Under the method of payment allocation used by MBNA, Broder’s cash advances subject to the 6.9 percent rate were reduced by the amount of his monthly payments while his purchase balances remained wholly unpaid and continued to accrue finance charges at the higher rate.

As a result, Broder was charged finance charges by MBNA on his purchase balance during the six-month limited period covered by the $25,000 cash advance totaling $767—even though his payments each month were enough to pay off the purchases in full. Broder argued that finance charges should have been only $313 on the balance transfer amount. So, he claimed MBNA had charged him $450 more than it should have.

He claimed that MBNA had used the same tricky accounting to overcharge him about $200 on the $35,000.

When Broder couldn’t get any satisfaction from MBNA directly, he sued. (Unfortunately, for MBNA, Broder was an attorney who specialized in class action lawsuits.) His lawsuit contained three charges: breach of contract, fraud and violation of New York business law barring deceptive practices and false advertising. He also asked the court to certify his lawsuit as a class action, open to any MBNA cardholders who accepted the special balance transfer offers.

MBNA fought aggressively, asking the court to throw out Broder’s whole case. It argued that it didn’t breach the agreement with plaintiff and that the advertisements were neither false nor misleading. MBNA pointed to its cardholder agreement that stated payments “will be allocated in a manner we determine” and language in the solicitation materials stating that it could allocate payments first to the cash advance balance and than to the purchase balance.

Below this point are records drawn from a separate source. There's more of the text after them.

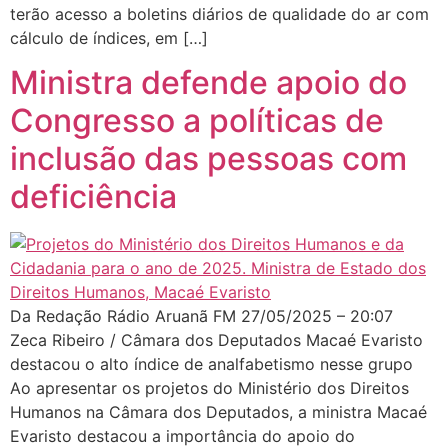
terão acesso a boletins diários de qualidade do ar com
cálculo de índices, em […]
Ministra defende apoio do
Congresso a políticas de
inclusão das pessoas com
deficiência
Da Redação Rádio Aruanã FM 27/05/2025 – 20:07
Zeca Ribeiro / Câmara dos Deputados Macaé Evaristo
destacou o alto índice de analfabetismo nesse grupo
Ao apresentar os projetos do Ministério dos Direitos
Humanos na Câmara dos Deputados, a ministra Macaé
Evaristo destacou a importância do apoio do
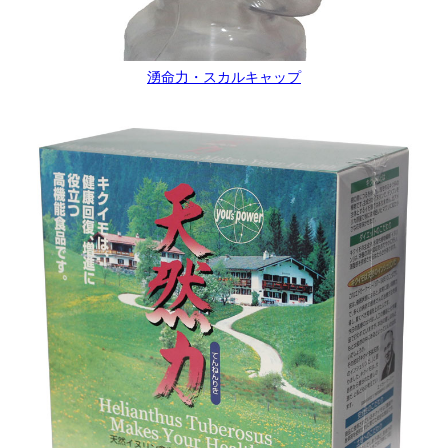
湧命力・スカルキャップ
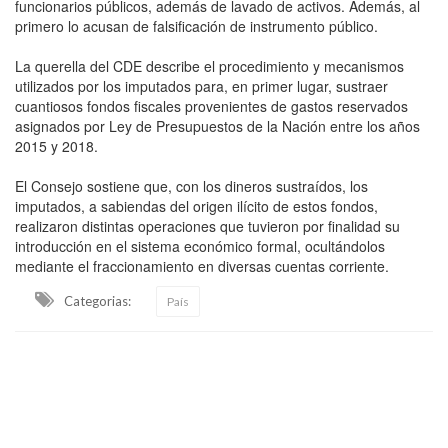
funcionarios públicos, además de lavado de activos. Además, al
primero lo acusan de falsificación de instrumento público.
La querella del CDE describe el procedimiento y mecanismos
utilizados por los imputados para, en primer lugar, sustraer
cuantiosos fondos fiscales provenientes de gastos reservados
asignados por Ley de Presupuestos de la Nación entre los años
2015 y 2018.
El Consejo sostiene que, con los dineros sustraídos, los
imputados, a sabiendas del origen ilícito de estos fondos,
realizaron distintas operaciones que tuvieron por finalidad su
introducción en el sistema económico formal, ocultándolos
mediante el fraccionamiento en diversas cuentas corriente.
Categorias:
País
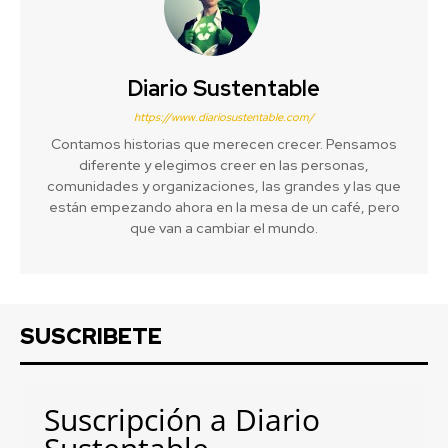
Diario Sustentable
https://www.diariosustentable.com/
Contamos historias que merecen crecer. Pensamos
diferente y elegimos creer en las personas,
comunidades y organizaciones, las grandes y las que
están empezando ahora en la mesa de un café, pero
que van a cambiar el mundo.
SUSCRIBETE
Suscripción a Diario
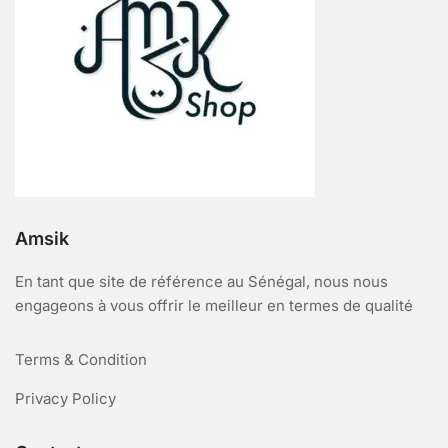
Amsik
En tant que site de référence au Sénégal, nous nous
engageons à vous offrir le meilleur en termes de qualité
Terms & Condition
Privacy Policy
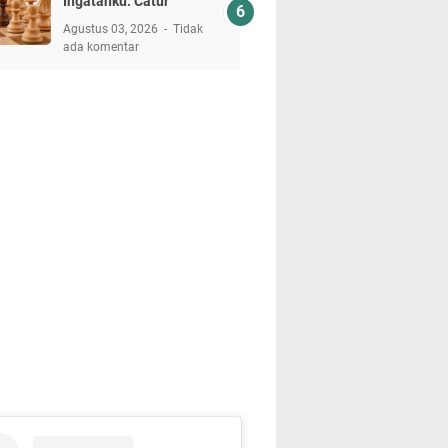
Ingatanku: Catur
Agustus 03, 2026
Tidak
ada komentar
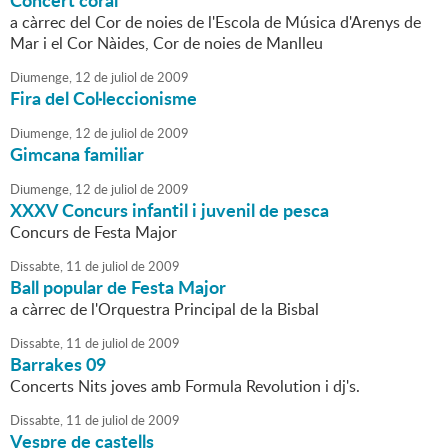
Concert coral
a càrrec del Cor de noies de l'Escola de Música d'Arenys de
Mar i el Cor Nàides, Cor de noies de Manlleu
Diumenge,
12
de
juliol
de
2009
Fira del Col·leccionisme
Diumenge,
12
de
juliol
de
2009
Gimcana familiar
Diumenge,
12
de
juliol
de
2009
XXXV Concurs infantil i juvenil de pesca
Concurs de Festa Major
Dissabte,
11
de
juliol
de
2009
Ball popular de Festa Major
a càrrec de l'Orquestra Principal de la Bisbal
Dissabte,
11
de
juliol
de
2009
Barrakes 09
Concerts Nits joves amb Formula Revolution i dj's.
Dissabte,
11
de
juliol
de
2009
Vespre de castells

The court agreed that MBNA didn’t breach the literal terms of its contract with Broder. But, it ruled that Broder had made viable claim for breach of the implied covenant of good faith.

The court looked at the brochures that MBNA had used and concluded:

…there are issues of fact resulting from ambiguous language contained in the cardmember agreement and the solicitation. Ambiguities are construed against the drafters of the relevant materials.